Reproduce every line in the rows below word for word, keeping the original order.
Records section start
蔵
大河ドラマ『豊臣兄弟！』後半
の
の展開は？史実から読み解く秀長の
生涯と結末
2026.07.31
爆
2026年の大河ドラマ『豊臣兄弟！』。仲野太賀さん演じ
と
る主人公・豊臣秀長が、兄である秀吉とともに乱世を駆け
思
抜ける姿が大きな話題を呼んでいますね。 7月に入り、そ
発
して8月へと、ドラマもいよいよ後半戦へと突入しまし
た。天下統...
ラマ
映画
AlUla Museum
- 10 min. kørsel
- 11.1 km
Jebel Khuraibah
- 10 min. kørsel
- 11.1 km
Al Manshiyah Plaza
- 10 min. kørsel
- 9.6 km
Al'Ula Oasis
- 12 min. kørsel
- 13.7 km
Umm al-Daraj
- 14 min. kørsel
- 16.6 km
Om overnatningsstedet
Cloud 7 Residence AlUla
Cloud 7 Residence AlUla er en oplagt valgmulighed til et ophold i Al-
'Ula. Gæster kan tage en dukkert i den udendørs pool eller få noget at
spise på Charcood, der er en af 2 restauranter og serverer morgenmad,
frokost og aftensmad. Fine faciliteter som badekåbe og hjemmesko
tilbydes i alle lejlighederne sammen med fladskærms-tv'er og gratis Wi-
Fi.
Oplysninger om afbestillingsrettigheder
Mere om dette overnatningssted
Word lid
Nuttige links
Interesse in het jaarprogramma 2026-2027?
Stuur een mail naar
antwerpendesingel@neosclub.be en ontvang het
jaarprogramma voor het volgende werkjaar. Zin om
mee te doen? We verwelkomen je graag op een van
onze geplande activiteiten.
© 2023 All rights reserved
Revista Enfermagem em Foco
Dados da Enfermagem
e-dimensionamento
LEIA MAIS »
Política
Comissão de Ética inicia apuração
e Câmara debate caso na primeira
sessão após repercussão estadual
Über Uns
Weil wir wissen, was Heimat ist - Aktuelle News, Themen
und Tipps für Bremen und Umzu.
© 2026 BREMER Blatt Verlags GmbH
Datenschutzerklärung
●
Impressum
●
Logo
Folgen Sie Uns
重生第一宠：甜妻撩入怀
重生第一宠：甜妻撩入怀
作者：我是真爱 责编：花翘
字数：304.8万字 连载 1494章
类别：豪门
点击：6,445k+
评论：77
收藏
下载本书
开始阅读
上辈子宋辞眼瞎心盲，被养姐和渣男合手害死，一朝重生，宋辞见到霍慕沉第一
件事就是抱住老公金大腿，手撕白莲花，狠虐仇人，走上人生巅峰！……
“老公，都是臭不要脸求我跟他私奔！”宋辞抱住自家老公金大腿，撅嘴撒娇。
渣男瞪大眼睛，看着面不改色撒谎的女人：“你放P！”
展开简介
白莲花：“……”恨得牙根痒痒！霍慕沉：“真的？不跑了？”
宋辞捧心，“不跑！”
Records section end
Reply.
蔵
大河ドラマ『豊臣兄弟！』後半
の
の展開は？史実から読み解く秀長の
生涯と結末
2026.07.31
爆
2026年の大河ドラマ『豊臣兄弟！』。仲野太賀さん演じ
と
る主人公・豊臣秀長が、兄である秀吉とともに乱世を駆け
思
抜ける姿が大きな話題を呼んでいますね。 7月に入り、そ
発
して8月へと、ドラマもいよいよ後半戦へと突入しまし
た。天下統...
ラマ
映画
AlUla Museum
- 10 min. kørsel
- 11.1 km
Jebel Khuraibah
- 10 min. kørsel
- 11.1 km
Al Manshiyah Plaza
- 10 min. kørsel
- 9.6 km
Al'Ula Oasis
- 12 min. kørsel
- 13.7 km
Umm al-Daraj
- 14 min. kørsel
- 16.6 km
Om overnatningsstedet
Cloud 7 Residence AlUla
Cloud 7 Residence AlUla er en oplagt valgmulighed til et ophold i Al-
'Ula. Gæster kan tage en dukkert i den udendørs pool eller få noget at
spise på Charcood, der er en af 2 restauranter og serverer morgenmad,
frokost og aftensmad. Fine faciliteter som badekåbe og hjemmesko
tilbydes i alle lejlighederne sammen med fladskærms-tv'er og gratis Wi-
Fi.
Oplysninger om afbestillingsrettigheder
Mere om dette overnatningssted
Word lid
Nuttige links
Interesse in het jaarprogramma 2026-2027?
Stuur een mail naar
antwerpendesingel@neosclub.be en ontvang het
jaarprogramma voor het volgende werkjaar. Zin om
mee te doen? We verwelkomen je graag op een van
onze geplande activiteiten.
© 2023 All rights reserved
Revista Enfermagem em Foco
Dados da Enfermagem
e-dimensionamento
LEIA MAIS »
Política
Comissão de Ética inicia apuração
e Câmara debate caso na primeira
sessão após repercussão estadual
Über Uns
Weil wir wissen, was Heimat ist - Aktuelle News, Themen
und Tipps für Bremen und Umzu.
© 2026 BREMER Blatt Verlags GmbH
Datenschutzerklärung
●
Impressum
●
Logo
Folgen Sie Uns
重生第一宠：甜妻撩入怀
重生第一宠：甜妻撩入怀
作者：我是真爱 责编：花翘
字数：304.8万字 连载 1494章
类别：豪门
点击：6,445k+
评论：77
收藏
下载本书
开始阅读
上辈子宋辞眼瞎心盲，被养姐和渣男合手害死，一朝重生，宋辞见到霍慕沉第一
件事就是抱住老公金大腿，手撕白莲花，狠虐仇人，走上人生巅峰！……
“老公，都是臭不要脸求我跟他私奔！”宋辞抱住自家老公金大腿，撅嘴撒娇。
渣男瞪大眼睛，看着面不改色撒谎的女人：“你放P！”
展开简介
白莲花：“……”恨得牙根痒痒！霍慕沉：“真的？不跑了？”
宋辞捧心，“不跑！”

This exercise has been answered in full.